Sometimes it isn’t safe to ask me a simple question. This is one of those times. I’m filled with love and hate and am not interested in a middle ground—sorry Zen heads. Originally I was going to answer this question with two lists—“The Greats” and “Shitheads”, but I started to think I have enough enemies as it is. Years from now I may need one of the Shitheads to get me a cosy university job. Any artist that has worked long enough knows that their visual influences are always in a gradual state of flux. What you like one day you may hate the next only to like it again five years later. For instance I’ve loved and hated Salvador Dali 14 times already.
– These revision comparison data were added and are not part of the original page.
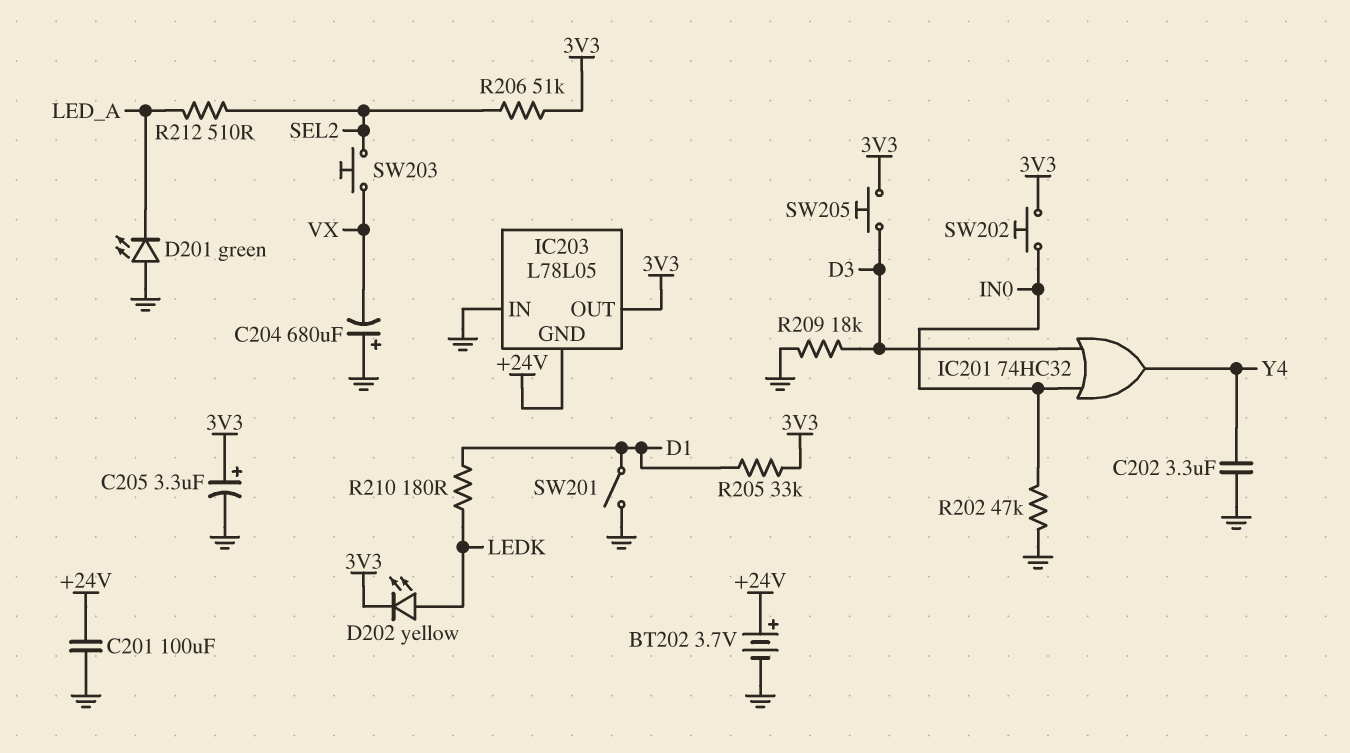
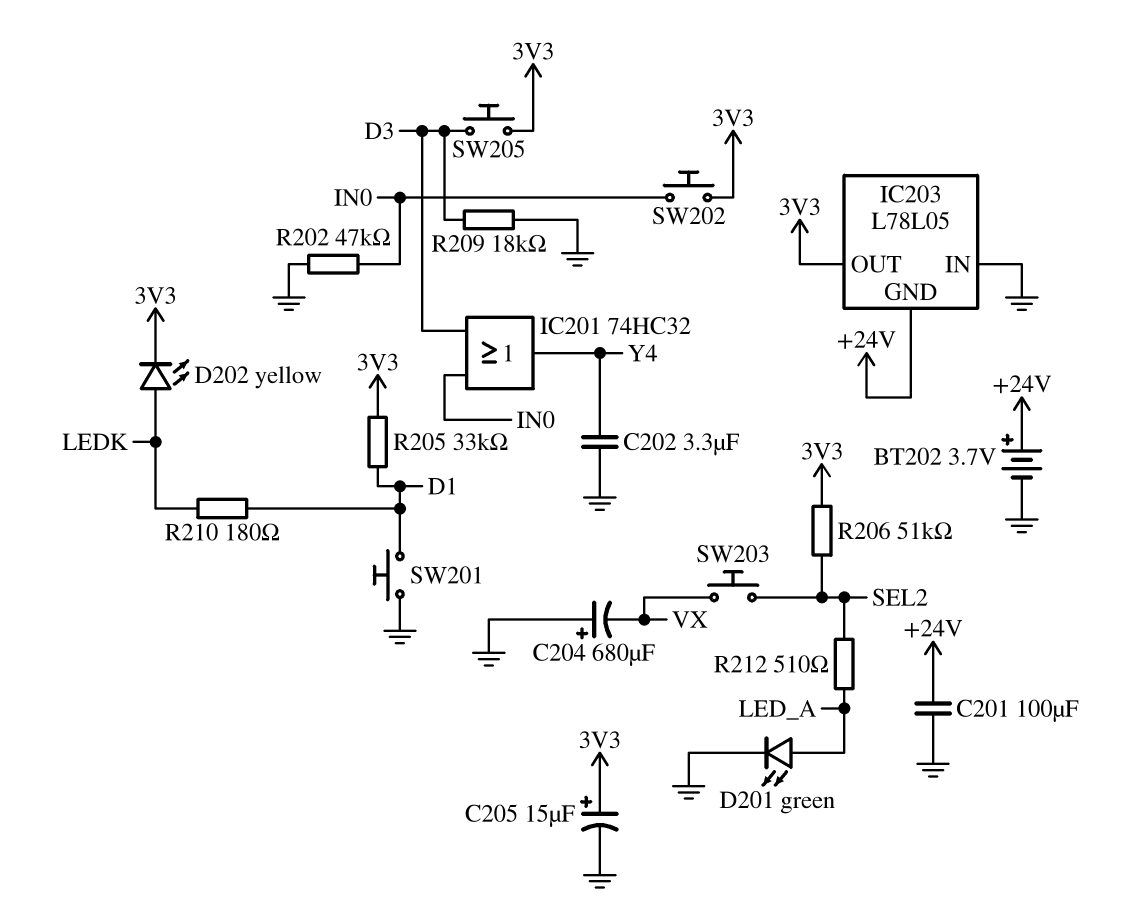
C205: 3.3uF (plus 3V3, minus GND) -> 15uF (plus 3V3, minus GND)
D201: LED green (A GND, K LED_A) -> LED green (A LED_A, K GND)
SW201: switch (D1, GND) -> button (D1, GND)

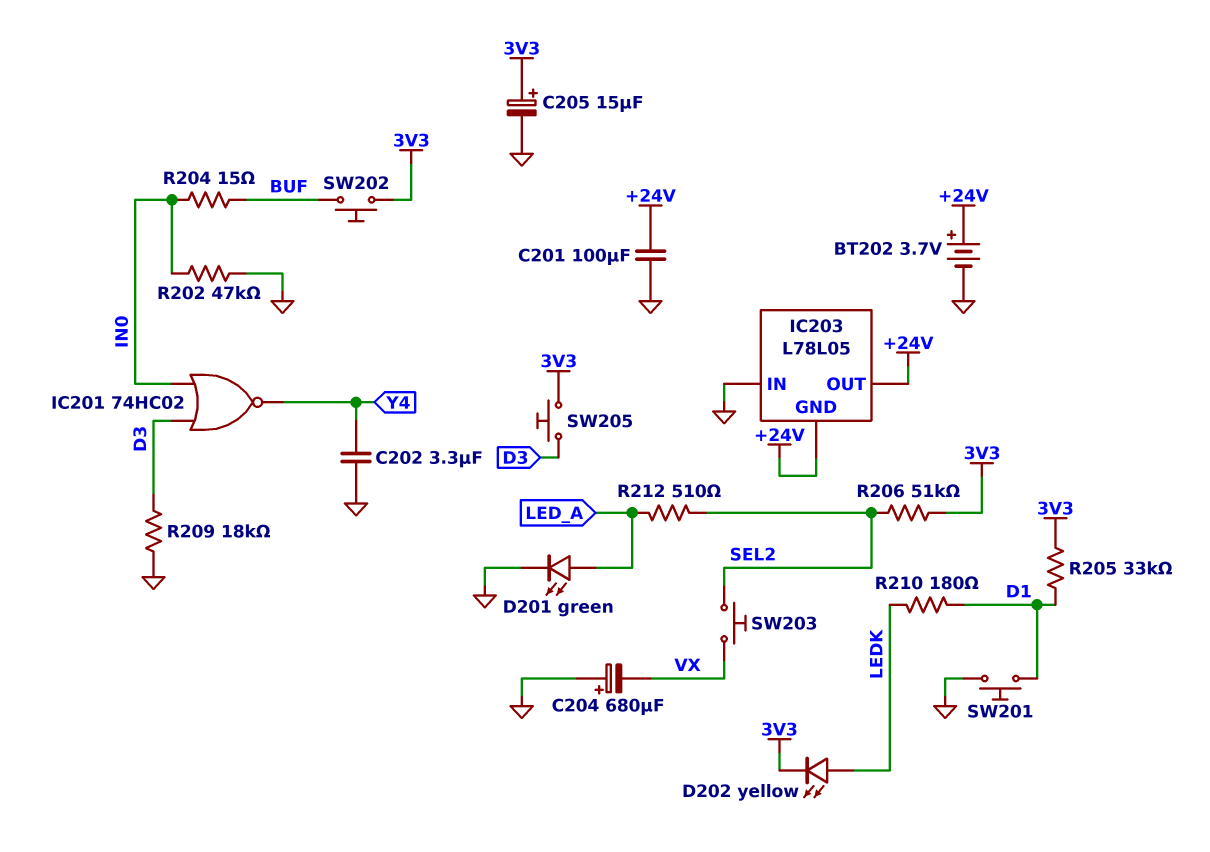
IC201: OR 74HC32 (in D3, in IN0, out Y4) -> NOR 74HC02 (in D3, in IN0, out Y4)
IC203 pin OUT: 3V3 -> +24V
R204: none -> 15 (BUF, IN0)
SW202: button (3V3, IN0) -> button (3V3, BUF)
I’ll tell ya, visually speaking, I’ve always hated jeans. A cross in urine is pretty fucking stupid. Also a sliced up cow is pretty dumb. High Fashion meets Deep Space Nine is pretty boring to me as well as Self Lubricating Frames. Martix influenced illustrative war paintings, going for half a million, is just plain disgusting! I’m not too interested in permanently drawing on my body either. It pisses me off that they get all the prime slice. Ryan McQuinness? Since when is graphic design fine art? He should get an advertising job at Dunkin Donuts. I really don’t like work that has been ejaculated on. I don’t know what it is, just a pet peeve of mine! I mention my enemies first because my work is the machete snap! I love raw stuff, dense stuff too. Bruegel is awesome. I was very influenced by my Dad’s work, as well as, all my friends. I’m soooo proud of all my friends!!!! We are here to knock all you suckers out! National Geographic photos are pretty shitty, way too clear. I also hate the shiny paper their printed on. Collages that only use this source I think are pretty lame. I tend to love the rich colors of older printing methods. I like a dry, almost tempera feel to some older printing inks. I do try to expand my paper pallet but time and time again I gravitate towards vintage printing. I like when stuff looks explosive—not illustrating a explosion but embodying it. It could be an explosion of kindness splattering smiles everywhere. To achieve this look I believe you have to court accidents and mistakes and be ready to have your precious plans scrapped. Lastly, I believe that there is a certain spirit that must be present if a work of art is to resonate with humankind’s keepers. Not only ambition and scale but awe and humility and humor in the magic show is in the art I value.